1SUBATECH, UMR 6457, IMT Atlantique/CNRS-IN2P3/Université de Nantes, 4 Rue Alfred Kastler La Chantrerie, BP 20722, 44307 Nantes Cedex 3, France

2ARRONAX, 1 Rue Aronnax-CS 10112-44817 Saint-Herblain Cedex, France

3Université Claude Bernard Lyon 1, CNRS, Institut Lumière Matière, F-69622, LYON, France

4CRCNA -INSERM U892, 9 Quai Moncousu, 44035 Nantes Cedex 01, France

5Brookhaven National Laboratory, 801 Rutherford Drive, Upton, NY 11973, USA

Abstract

Diagnostics that combine imaging techniques such as PET and MRI could enhance disease detection and location if effective multimodal contrast agents can be developed. A nanoparticle called AGuIX has been developed that is comprised of gadolinium-bound by chelates and additional free chelates that can be further labelled with radioactive isotopes enabling both PET and MRI imaging.

Herein, we describe the size characterization of these nanoparticles together with their size distribution, which is an important parameter for pharmacokinetics, by a hyphenated method that is hollow fiber flow field flow fractionation (HF5). Once radiolabeled, the size was determined to confirm their integrity. The average radius of these nanoparticles was about 3.5 nm and was not significantly affected by radiolabeling.
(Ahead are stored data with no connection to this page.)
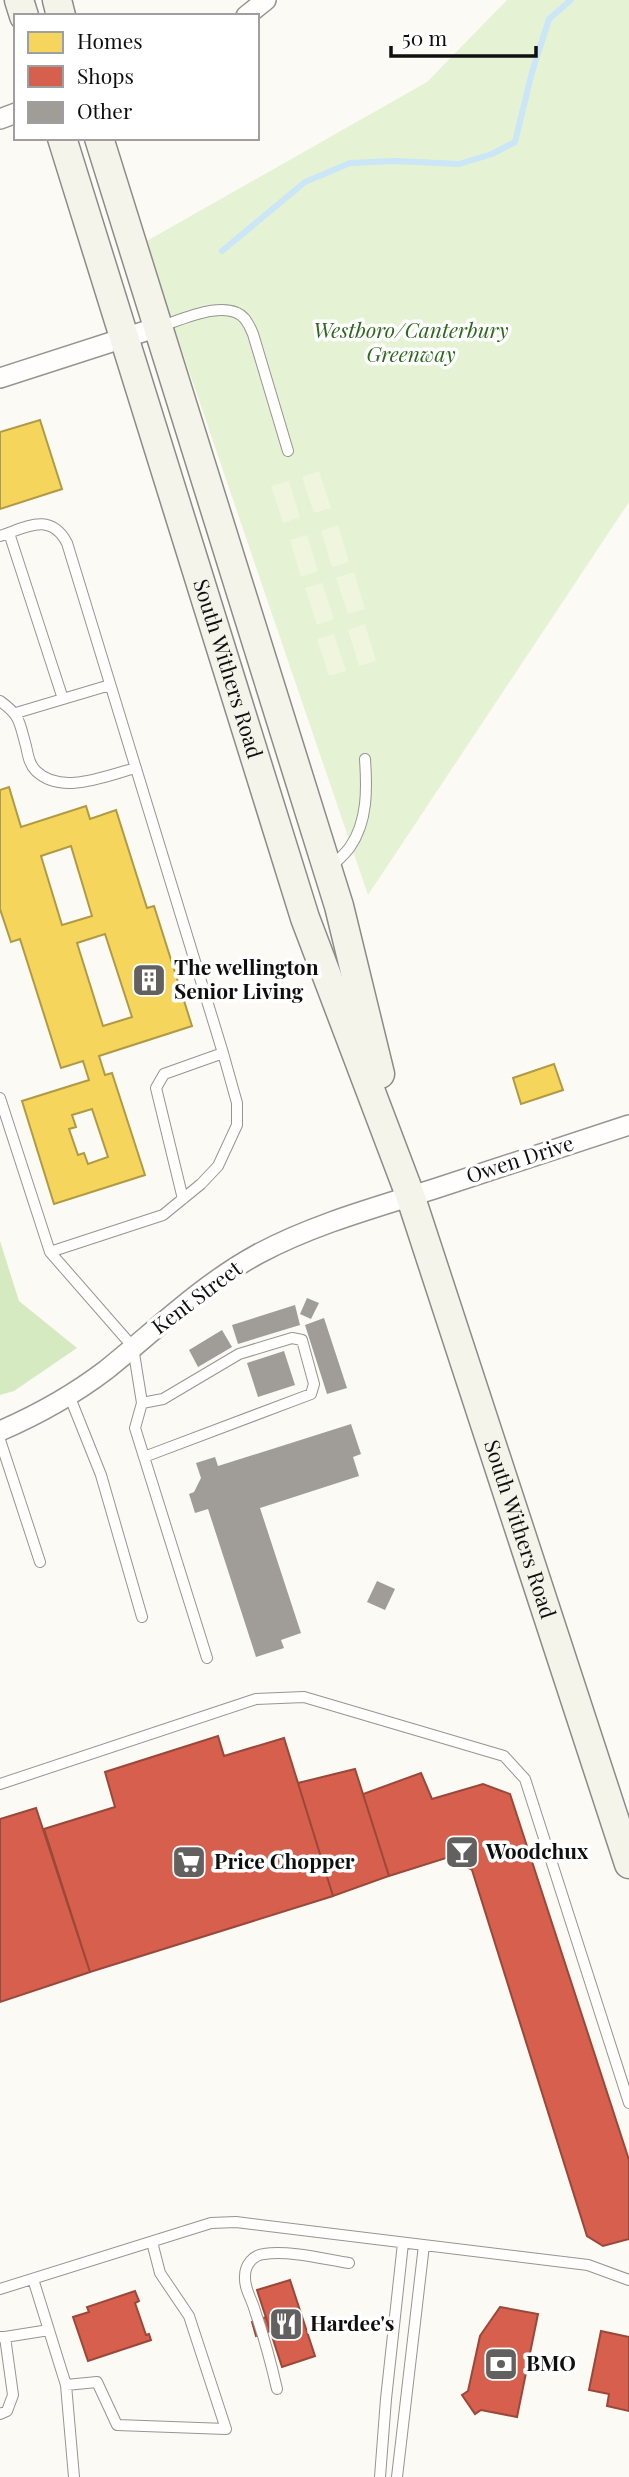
<svg xmlns="http://www.w3.org/2000/svg" width="629" height="2477" viewBox="0 0 629 2477" font-family="'Playfair Display',serif">
  <rect width="100%" height="100%" fill="#fcfaf4"/>
  <path fill="#e5f2d4" d="M 507,0 L 629,0 L 629,502 L 368,895 L 145,242 L 427,82 Z"/>
  <path fill="#d6eac1" d="M 0,1241 L 19,1301 L 77,1348 L 14,1391 L 0,1395 Z"/>
  <path fill="#eff6dd" d="M 319,471 L 331,508 L 314,513 L 302,477 Z
    M 289,481 L 300,517 L 283,523 L 271,486 Z
    M 338,525 L 349,562 L 332,567 L 321,531 Z
    M 307,535 L 318,571 L 301,577 L 290,540 Z
    M 354,572 L 365,609 L 348,614 L 336,578 Z
    M 322,583 L 334,619 L 317,625 L 305,588 Z
    M 365,624 L 376,661 L 359,666 L 348,630 Z
    M 334,634 L 346,671 L 329,676 L 317,639 Z"/>
  <path fill="#f6d55c" stroke="#b19a45" stroke-width="2" fill-rule="evenodd" d="M 40,420 L 62,489 L 0,509 L 0,432 Z
    M 9,787 L 21,827 L 86,806 L 90,819 L 116,810 L 147,908 L 154,906 L 192,1026 L 99,1056 L 105,1075 L 112,1073 L 145,1175 L 54,1204 L 22,1101 L 89,1080 L 83,1061 L 61,1068 L 20,939 L 11,942 L 0,909 L 0,790 ZM 71,846 L 92,916 L 62,925 L 41,856 ZM 105,934 L 132,1017 L 103,1026 L 77,943 ZM 92,1109 L 108,1157 L 88,1164 L 84,1153 L 78,1155 L 69,1129 L 76,1127 L 72,1115 Z
    M 554,1064 L 563,1090 L 521,1104 L 513,1078 Z"/>
  <path fill="#d6604d" stroke="#9a483a" stroke-width="2" d="M 218,1736 L 224,1756 L 284,1738 L 333,1896 L 90,1972 L 44,1829 L 115,1807 L 105,1772 Z
    M 355,1769 L 389,1876 L 333,1896 L 298,1783 Z
    M 421,1773 L 432,1799 L 483,1784 L 510,1794 L 629,2160 L 629,2239 L 603,2246 L 587,2236 L 472,1870 L 449,1857 L 389,1876 L 363,1794 Z
    M 36,1808 L 90,1972 L 0,2002 L 0,1819 Z
    M 290,2280 L 315,2356 L 282,2367 L 257,2290 Z
    M 135,2291 L 139,2301 L 135,2303 L 146,2335 L 149,2334 L 151,2340 L 88,2361 L 73,2317 L 89,2312 L 87,2307 Z
    M 500,2307 L 538,2314 L 517,2417 L 481,2410 L 475,2414 L 462,2395 L 468,2391 L 480,2336 Z
    M 266,2317 L 270,2331 L 256,2336 L 252,2322 Z
    M 601,2331 L 629,2337 L 629,2411 L 607,2406 L 609,2394 L 589,2390 Z"/>
  <g fill="none" stroke-linecap="round" stroke-linejoin="round">
    <path stroke="#cae6f7" stroke-width="6" d="M 222,251 L 305,182 L 350,163 L 395,161 L 459,164 L 492,154 L 515,142 L 532,72 L 549,19 L 571,0"/>
  </g>
  <path fill="#a09d99" d="M 307,1298 L 319,1303 L 311,1319 L 300,1314 Z
    M 295,1305 L 300,1325 L 238,1344 L 232,1325 Z
    M 324,1318 L 347,1388 L 327,1394 L 305,1325 Z
    M 222,1330 L 232,1347 L 198,1367 L 189,1350 Z
    M 284,1351 L 295,1385 L 258,1397 L 247,1363 Z
    M 351,1424 L 361,1454 L 353,1457 L 359,1476 L 260,1508 L 301,1633 L 281,1640 L 284,1648 L 256,1657 L 208,1509 L 195,1513 L 189,1494 L 194,1492 L 201,1478 L 196,1463 L 215,1457 L 218,1466 Z
    M 377,1581 L 395,1589 L 385,1610 L 367,1602 Z"/>
  <g fill="none" stroke-linecap="round" stroke-linejoin="round">
    <g stroke="#969592" stroke-width="12">
      <path id="service" d="M 162,326 C 183,319 228,298 245,319 C 248,323 251,329 253,334 L 288,451
        M 9,533 L 63,699
        M 0,536 C 25,528 50,511 67,543 L 223,1053
        M 0,701 C 21,716 19,722 26,746 C 28,755 29,764 36,771 C 62,796 107,775 136,768
        M 16,713 L 110,685
        M 331,867 C 337,861 345,854 350,847 C 368,821 367,788 365,759
        M 0,1098 L 50,1252 L 133,1347 L 142,1403 L 135,1428 L 207,1658
        M 50,1252 L 163,1215 L 201,1184 L 218,1166 L 237,1125 L 237,1103 L 223,1053 L 164,1074 L 156,1088 L 183,1199
        M 69,1395 L 101,1475 L 142,1617
        M 142,1403 L 163,1399 L 239,1354 L 292,1338 L 302,1340 L 314,1384 L 311,1394 L 144,1457
        M 0,1440 L 40,1562
        M 0,1784 L 256,1699 L 304,1697 L 504,1756 L 525,1779 L 629,2103
        M 33,2279 L 66,2385 L 74,2477
        M 0,2289 L 211,2223 L 236,2222 L 588,2265 L 629,2280
        M 0,2337 L 5,2337 L 13,2395 L 7,2411 L 0,2414
        M 5,2337 L 49,2330
        M 66,2385 L 97,2382 L 117,2425 L 226,2429 L 189,2316 L 160,2273 L 152,2242
        M 277,2389 C 271,2363 264,2337 255,2311 C 252,2299 244,2289 245,2276 C 245,2265 253,2255 264,2254 C 289,2250 324,2259 349,2263
        M 380,2477 L 386,2399 L 403,2243
        M 397,2477 L 424,2245"/>
    </g>
    <g stroke="#969592" stroke-width="22">
      <path id="minor" d="M 246,16 L 266,0
        M 0,119 L 16,113
        M 0,378 L 158,327
        M 0,1431 C 37,1415 73,1395 106,1370 C 156,1330 201,1285 258,1254 C 314,1224 377,1207 437,1188 C 501,1167 565,1146 629,1125"/>
    </g>
    <g stroke="#8c8b89" stroke-width="31">
      <g id="secondary">
        <path d="M 19,0 L 24,16"/>
        <path d="M 57,0 L 61,16"/>
        <path id="s1" d="M 62,138 L 305,918 L 410,1195 L 629,1864"/>
        <path d="M 99,138 L 339,906 L 380,1074"/>
      </g>
    </g>
    <use href="#service" stroke="#fffefd" stroke-width="10"/>
    <use href="#minor" stroke="#fffefd" stroke-width="19"/>
    <use href="#secondary" stroke="#f5f4ea" stroke-width="28"/>
  </g>
  <defs>
    <g id="building-square" transform="scale(1.75)"><rect x="-9" y="-9" width="18" height="18" rx="4" fill="#62615f" stroke="#fff"/><path d="M-4-6H4V6H1V3H-1V6H-4ZM-2.5-4.3h1.7v1.8h-1.7ZM.8-4.3h1.7v1.8H.8ZM-2.5-1h1.7V.8h-1.7ZM.8-1h1.7V.8H.8Z" fill="#fff"/></g>
    <g id="bar-square" transform="scale(1.75)"><rect x="-9" y="-9" width="18" height="18" rx="4" fill="#62615f" stroke="#fff"/><path d="M-6-5H6L.8 .8V4.5H3.5V6h-7V4.5H-.8V.8Z" fill="#fff"/></g>
    <g id="supermarket-square" transform="scale(1.75)"><rect x="-9" y="-9" width="18" height="18" rx="4" fill="#62615f" stroke="#fff"/><path d="M-6-5.5h2.5l.6 2H6L4.5 2H-2.5L-4.4-4H-6ZM-1.5 3.2a1.3 1.3 0 1 0 .1 0ZM3 3.2a1.3 1.3 0 1 0 .1 0Z" fill="#fff"/></g>
    <g id="restaurant-square" transform="scale(1.75)"><rect x="-9" y="-9" width="18" height="18" rx="4" fill="#62615f" stroke="#fff"/><path d="M-5-6h1v4h1v-4h1v4h1v-4h1v5L-1.5 .5V6h-2V.5L-5-1ZM5-6V6H3V1.5H1.5Q1.5-4 5-6Z" fill="#fff"/></g>
    <g id="bank-square" transform="scale(1.75)"><rect x="-9" y="-9" width="18" height="18" rx="4" fill="#62615f" stroke="#fff"/><path d="M-6-4H6V4H-6ZM0-2.3a2.3 2.3 0 1 0 0 4.6a2.3 2.3 0 1 0 0-4.6Z" fill="#fff"/></g>
  </defs>
  <g fill-rule="evenodd">
    <use href="#building-square" x="149" y="980"/>
    <use href="#bar-square" x="462" y="1852"/>
    <use href="#supermarket-square" x="189" y="1862"/>
    <use href="#restaurant-square" x="286" y="2324"/>
    <use href="#bank-square" x="501" y="2364"/>
  </g>
  <g text-anchor="middle" stroke-width="7" stroke-linejoin="round" paint-order="stroke">
    <g font-size="21" font-style="italic" fill="#2d691d" stroke="#fff">
      <text x="411" y="338">Westboro/Canterbury<tspan x="411" dy="24">Greenway</tspan></text>
    </g>
    <g font-size="21" fill="#0f0f0f" stroke="#fff">
      <text dy="7" stroke="none"><textPath href="#s1" startOffset="556">South Withers Road</textPath></text>
      <text transform="translate(520 1160) rotate(-18)" y="7">Owen Drive</text>
      <text transform="translate(197 1298) rotate(-37)" y="7">Kent Street</text>
      <text dy="7" stroke="none"><textPath href="#s1" startOffset="1465">South Withers Road</textPath></text>
    </g>
    <g font-size="21" font-weight="bold" fill="#0f0f0f" stroke="#fff" text-anchor="start">
      <text x="174" y="975">The wellington<tspan x="174" dy="24">Senior Living</tspan></text>
      <text x="486" y="1859">Woodchux</text>
      <text x="214" y="1869">Price Chopper</text>
      <text x="310" y="2331">Hardee's</text>
      <text x="526" y="2371">BMO</text>
    </g>
  </g>
  <rect x="14" y="14" width="245" height="126" fill="#ffffff" stroke="#9f9f9f" stroke-width="2"/>
  <rect x="28" y="32" width="35" height="21" fill="#f6d55c" stroke="#9f9f9f" stroke-width="2"/>
  <text x="77" y="49" font-size="21" fill="#0f0f0f">Homes</text>
  <rect x="28" y="66" width="35" height="21" fill="#d6604d" stroke="#9f9f9f" stroke-width="2"/>
  <text x="77" y="84" font-size="21" fill="#0f0f0f">Shops</text>
  <rect x="28" y="102" width="35" height="21" fill="#a09d99" stroke="#9f9f9f" stroke-width="2"/>
  <text x="77" y="119" font-size="21" fill="#0f0f0f">Other</text>
  <path d="M391 46v10h145v-10" fill="none" stroke="#0f0f0f" stroke-width="3.5"/>
  <text x="402" y="46" font-size="21" fill="#0f0f0f" stroke="#ffffff" stroke-width="5" paint-order="stroke">50 m</text>
</svg>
The labeling of these nanoparticles with radionuclides for SPECT/PET was also evaluated (namely 64Cu, 44Sc and 67Ga). Parameters such as the molar ratio, pH and temperature were optimized. For the three radionuclides considered, 60% to 100% radiolabeling yields were reached, with no further purification at this stage. High specific activities could be attainable for all percentages of free DOTA grafted at the surface of the AGuIX nanoparticles considered in this work.